Knowledge: 1 - 1 = 1 + (-1), so machines only need addition.
If we only use sign bit for calculations, humans can easily calculate the values because they can distinguish the sign bit.
However, it is difficult for computers to recognize the sign bit. Is there a way to make calculations simpler for computers? That's where one's complement comes in.
Let's take a look at the calculation with one's complement.
1 - 1 = 1 + (-1)
= [0000 0001] (original) + [1000 0001] (original)
= [0000 0001] (one's complement) + [1111 1110] (one's complement)
= [1111 1111] (one's complement)
= [1000 0000] (original)
= -0
One's complement already simplifies calculations for computers. But why do we still have two's complement?
Because in one's complement, the encoding of 0 can be [1111 1111] (one's complement) = [-0] and [0000 0000] (one's complement) = [+0].
Positive and negative 0 have no meaning, so two's complement is used to solve the problem of 0 having two encodings.
(Actually, in one's complement, it is not directly apparent which number it represents, so understanding is required. Two's complement is even more difficult to understand as it involves adding 1 to one's complement. I also tried to express it in a simpler way, and if you have any questions, please write them in the comments.)

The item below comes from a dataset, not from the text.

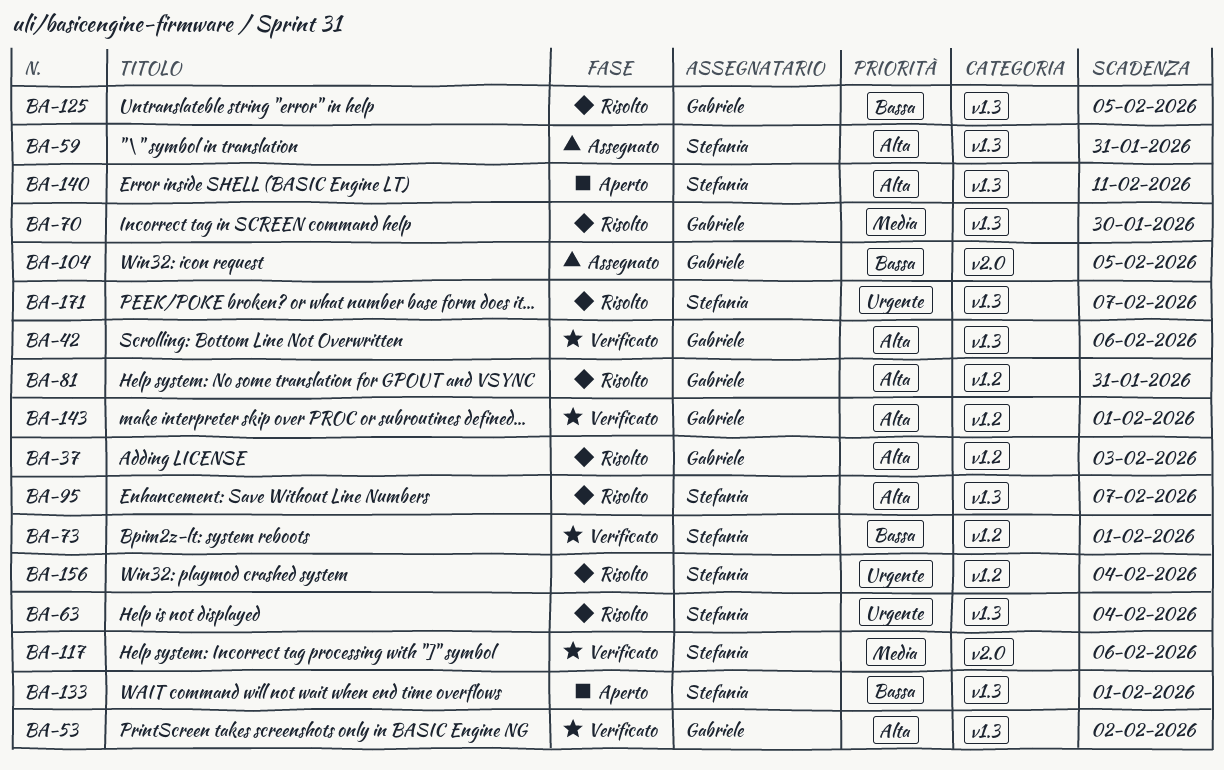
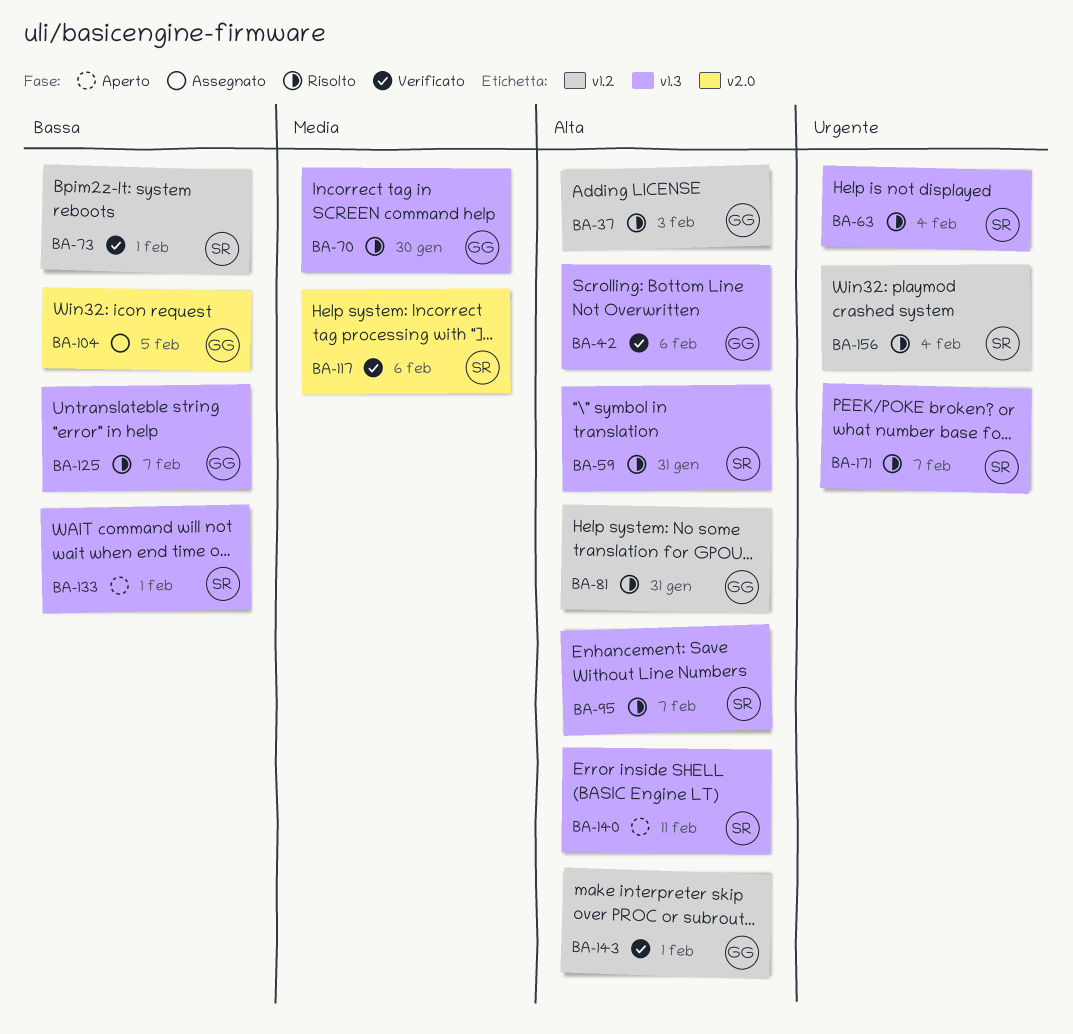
BA-53: present -> none
BA-59, status: Assegnato -> Risolto
BA-125, due: Feb 5 -> Feb 7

In two's complement, it is defined that the encoding of 0 is [0000 0000] (two's complement) = [+0].
Here, let's not think about the binary representation of decimal numbers, but imagine them as "encodings".

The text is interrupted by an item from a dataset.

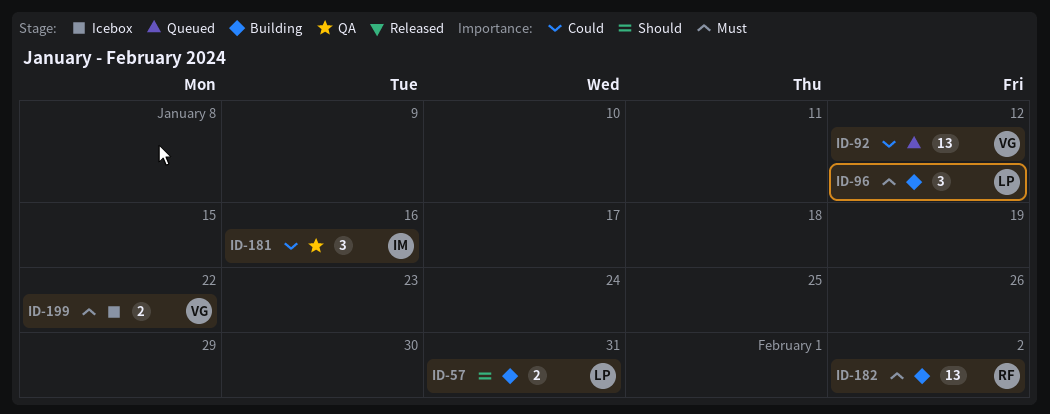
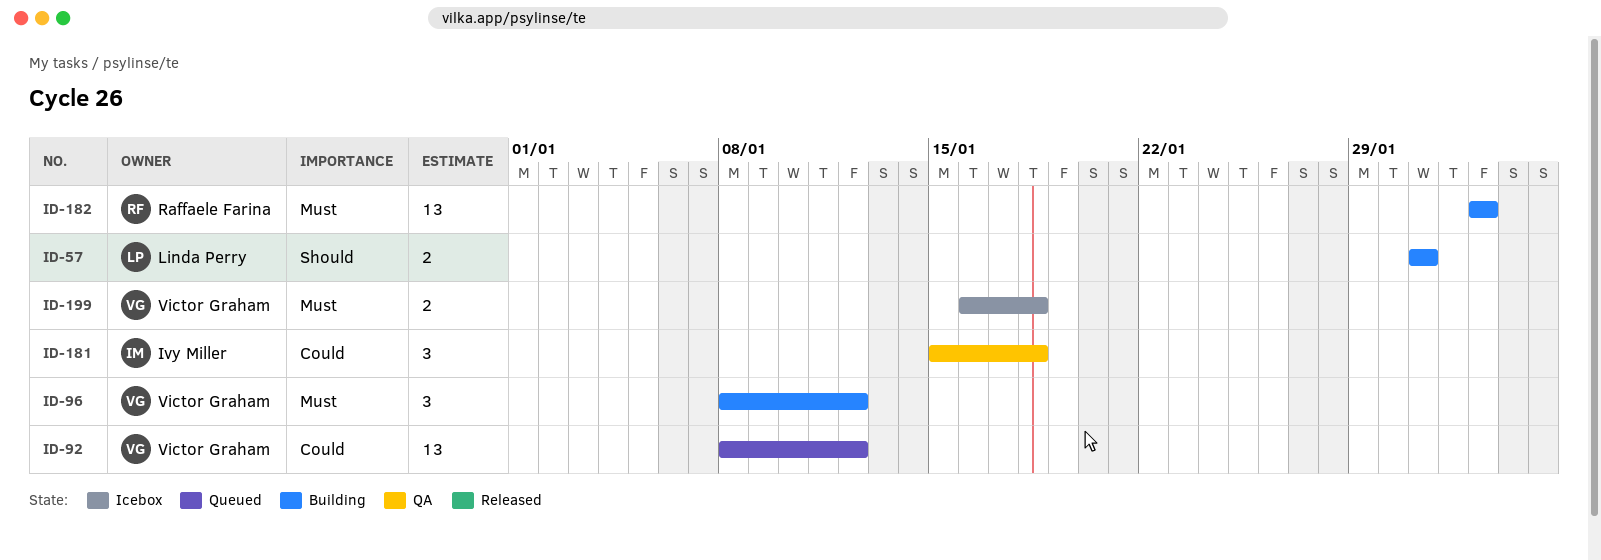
ID-96, owner: Linda Perry -> Victor Graham
ID-181, due: Jan 16 -> Jan 18
ID-199, due: Jan 22 -> Jan 18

First, with 8 bits of binary, there are only so many encodings from 0000 0000 to 1111 1111 (starting from 0000 0000 and adding 1).

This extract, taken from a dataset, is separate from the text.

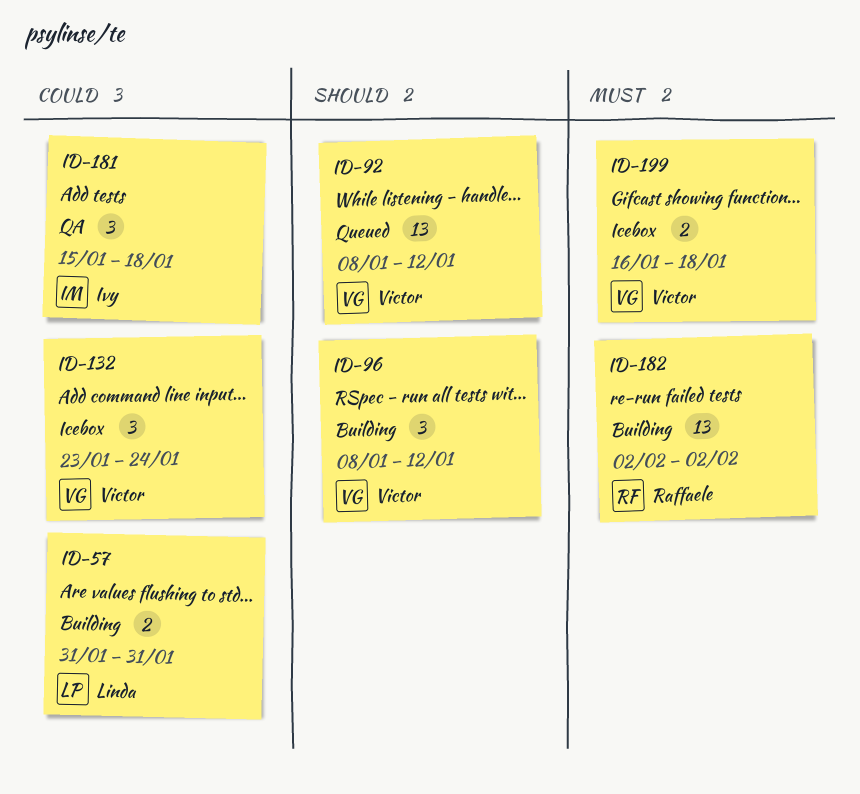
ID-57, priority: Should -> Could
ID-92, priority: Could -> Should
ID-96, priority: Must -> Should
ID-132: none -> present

Then, for positive numbers, the sign bit, one's complement, and two's complement are all the same. So let's remove 0000 0000 to 0111 1111.
What remains is 1000 0000 to 1111 1111, which are negative numbers (because the sign bit is 1).
Adding 1 to these encodings is as follows:
1000 0000
1000 0001
1000 0010
....
1111 1101
1111 1110
1111 1111
First, if these encodings are in the original form, the corresponding decimal numbers are:
-0
-1
-2
....
-125
-126
-127
Since one's complement makes calculations easier for computers, these encodings are the one's complement and the corresponding decimal numbers are:
-127
-126
-125
...
-2
-1
-0
But there is -0. How do we solve this -0? By subtracting 1 from each number, there will be no -0 anymore, and it becomes:
-128
-127
-126
...
-3
-2
-1
This perfectly solves the encoding problem of -0 and adds an additional -128. This is why the range of int in Java is $-2^{31}$ to $2^{31}-1$.
Now let's discuss how to transform one's complement into these numbers. The one's complement of -1 is 1111 1110, and now the encoding of -1 becomes 1111 1111 (this is the two's complement of -1).
In conclusion, two's complement = one's complement + 1.
That's how two's complement is derived. Using two's complement allows computers to perform calculations faster (one's complement can also be used, but there is still the problem of -0, so two's complement is used).